She resumed the hunt, filling a second notebook. She applied for seven jobs last week, and as of Friday evening had received no response.

“Fridays are kind of hard,” she said. “You think about all the jobs you applied for in the week.”

Her unemployment benefits will run out next month. The child with whom she was pregnant when she trudged through the Blizzard of 2006 to get to work is now 4 and pointing to ads for toys she wants for Christmas.

“I’m ready to mop or whatever at this point,” said the champion of the spirit.”

I may never say this again, but I hope she’ll soon be able to throw those notebooks in the garbage and forget they ever existed.

Read the full story here: Taiya Cornelius, who overcame poverty and the crack epidemic, hits a wall with recent job hunt.

2 thoughts on “Notebooks Full of Hope and Disappointment”

  1. Do everything right, still get kicked in the rear.
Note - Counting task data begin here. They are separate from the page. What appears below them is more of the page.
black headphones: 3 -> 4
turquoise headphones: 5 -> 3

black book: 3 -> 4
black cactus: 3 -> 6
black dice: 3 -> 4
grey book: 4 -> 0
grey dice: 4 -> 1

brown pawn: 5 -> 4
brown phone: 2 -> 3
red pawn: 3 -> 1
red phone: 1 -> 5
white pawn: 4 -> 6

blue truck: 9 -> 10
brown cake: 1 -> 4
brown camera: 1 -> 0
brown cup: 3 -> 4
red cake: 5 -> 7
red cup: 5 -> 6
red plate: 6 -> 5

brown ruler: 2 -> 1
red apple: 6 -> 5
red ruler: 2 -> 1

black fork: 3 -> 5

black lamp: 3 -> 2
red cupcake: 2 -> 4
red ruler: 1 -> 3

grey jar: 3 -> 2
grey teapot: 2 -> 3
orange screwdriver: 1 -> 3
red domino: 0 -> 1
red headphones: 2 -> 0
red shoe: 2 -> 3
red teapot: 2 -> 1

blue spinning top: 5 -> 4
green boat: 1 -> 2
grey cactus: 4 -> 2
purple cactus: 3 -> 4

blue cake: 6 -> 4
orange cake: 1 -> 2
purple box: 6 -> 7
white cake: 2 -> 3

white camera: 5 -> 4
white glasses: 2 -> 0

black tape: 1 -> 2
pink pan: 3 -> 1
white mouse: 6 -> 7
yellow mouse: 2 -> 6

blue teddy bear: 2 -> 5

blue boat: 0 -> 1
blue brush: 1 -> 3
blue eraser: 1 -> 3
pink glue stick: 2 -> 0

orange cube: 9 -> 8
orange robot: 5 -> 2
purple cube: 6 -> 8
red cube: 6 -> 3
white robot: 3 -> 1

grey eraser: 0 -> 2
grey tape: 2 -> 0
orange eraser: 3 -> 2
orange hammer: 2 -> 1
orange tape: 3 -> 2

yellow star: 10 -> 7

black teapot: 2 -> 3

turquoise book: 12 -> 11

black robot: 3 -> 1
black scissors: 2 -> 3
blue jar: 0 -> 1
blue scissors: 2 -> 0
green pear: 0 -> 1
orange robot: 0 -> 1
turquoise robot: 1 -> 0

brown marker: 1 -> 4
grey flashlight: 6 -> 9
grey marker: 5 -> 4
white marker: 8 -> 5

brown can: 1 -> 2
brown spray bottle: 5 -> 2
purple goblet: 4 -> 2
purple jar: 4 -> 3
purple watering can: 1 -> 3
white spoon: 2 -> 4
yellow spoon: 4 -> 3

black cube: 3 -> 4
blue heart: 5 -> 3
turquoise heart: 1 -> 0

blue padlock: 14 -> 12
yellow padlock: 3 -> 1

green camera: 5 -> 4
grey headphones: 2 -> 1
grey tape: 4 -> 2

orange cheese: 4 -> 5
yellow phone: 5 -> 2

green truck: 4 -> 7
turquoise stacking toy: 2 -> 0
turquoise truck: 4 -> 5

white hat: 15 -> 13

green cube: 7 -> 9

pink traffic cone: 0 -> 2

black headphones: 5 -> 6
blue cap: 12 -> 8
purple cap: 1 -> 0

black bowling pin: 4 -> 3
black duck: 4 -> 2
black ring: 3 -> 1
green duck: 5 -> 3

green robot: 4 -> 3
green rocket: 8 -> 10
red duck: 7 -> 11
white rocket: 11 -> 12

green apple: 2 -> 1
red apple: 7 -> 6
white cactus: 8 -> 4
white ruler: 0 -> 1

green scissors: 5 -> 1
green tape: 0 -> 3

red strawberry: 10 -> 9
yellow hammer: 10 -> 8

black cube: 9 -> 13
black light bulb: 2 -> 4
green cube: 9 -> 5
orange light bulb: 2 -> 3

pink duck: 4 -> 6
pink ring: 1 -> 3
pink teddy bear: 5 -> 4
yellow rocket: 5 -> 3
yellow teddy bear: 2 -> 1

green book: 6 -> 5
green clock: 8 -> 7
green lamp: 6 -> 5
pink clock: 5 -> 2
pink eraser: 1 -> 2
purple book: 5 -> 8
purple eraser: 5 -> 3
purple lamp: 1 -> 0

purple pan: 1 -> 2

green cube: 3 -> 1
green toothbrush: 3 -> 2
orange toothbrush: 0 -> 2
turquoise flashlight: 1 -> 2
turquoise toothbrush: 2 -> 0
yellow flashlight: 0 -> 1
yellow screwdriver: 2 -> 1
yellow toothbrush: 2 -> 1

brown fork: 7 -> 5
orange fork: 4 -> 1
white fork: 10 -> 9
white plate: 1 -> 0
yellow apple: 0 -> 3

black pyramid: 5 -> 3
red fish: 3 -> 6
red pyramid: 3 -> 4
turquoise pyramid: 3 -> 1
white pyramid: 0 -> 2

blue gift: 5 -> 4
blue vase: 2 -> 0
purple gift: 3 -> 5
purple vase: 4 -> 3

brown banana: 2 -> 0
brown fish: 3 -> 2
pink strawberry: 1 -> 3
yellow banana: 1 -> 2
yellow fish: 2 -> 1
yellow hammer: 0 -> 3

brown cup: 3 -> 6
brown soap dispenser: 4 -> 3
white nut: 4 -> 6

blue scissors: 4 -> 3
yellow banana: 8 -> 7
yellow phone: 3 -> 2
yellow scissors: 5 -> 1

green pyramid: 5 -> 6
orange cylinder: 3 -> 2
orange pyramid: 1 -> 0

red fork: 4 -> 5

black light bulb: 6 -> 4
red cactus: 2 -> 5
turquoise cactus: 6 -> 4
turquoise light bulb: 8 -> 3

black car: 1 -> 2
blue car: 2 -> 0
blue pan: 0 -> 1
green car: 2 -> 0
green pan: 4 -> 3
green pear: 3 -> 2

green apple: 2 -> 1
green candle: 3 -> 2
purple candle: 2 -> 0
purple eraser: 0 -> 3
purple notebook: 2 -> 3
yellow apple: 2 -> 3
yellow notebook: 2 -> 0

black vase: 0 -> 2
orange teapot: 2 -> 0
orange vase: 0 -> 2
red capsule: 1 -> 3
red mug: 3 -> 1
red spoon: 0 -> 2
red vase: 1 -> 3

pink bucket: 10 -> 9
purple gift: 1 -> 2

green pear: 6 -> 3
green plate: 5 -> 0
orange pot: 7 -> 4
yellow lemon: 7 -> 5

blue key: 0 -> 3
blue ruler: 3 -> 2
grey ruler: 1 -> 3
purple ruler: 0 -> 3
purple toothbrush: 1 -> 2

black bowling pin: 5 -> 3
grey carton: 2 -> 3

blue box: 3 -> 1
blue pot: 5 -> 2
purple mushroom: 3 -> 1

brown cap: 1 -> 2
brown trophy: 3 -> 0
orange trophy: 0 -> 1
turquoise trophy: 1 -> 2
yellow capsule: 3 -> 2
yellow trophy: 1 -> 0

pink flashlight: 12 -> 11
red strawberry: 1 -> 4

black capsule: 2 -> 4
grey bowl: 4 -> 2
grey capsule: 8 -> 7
I agree with one of the comments: at least I pray that this will be so: It would be in the best self-interests of some big fancy company to hire her, both to help her and her family, and to make the company look good right before Christmas.

  2. Really pray that Tayia’s determination comes good. My daughter 41 [now] unmarried Mum of 2 has similar probs but without the drugs thank God. When I was long-term unemployed back in the last recession I started submitting articles to magazines whic eventually led to editing a small local mag. It was a turning point. Never, never, never give up!
    It was hard here in UK … guess it is more so in US?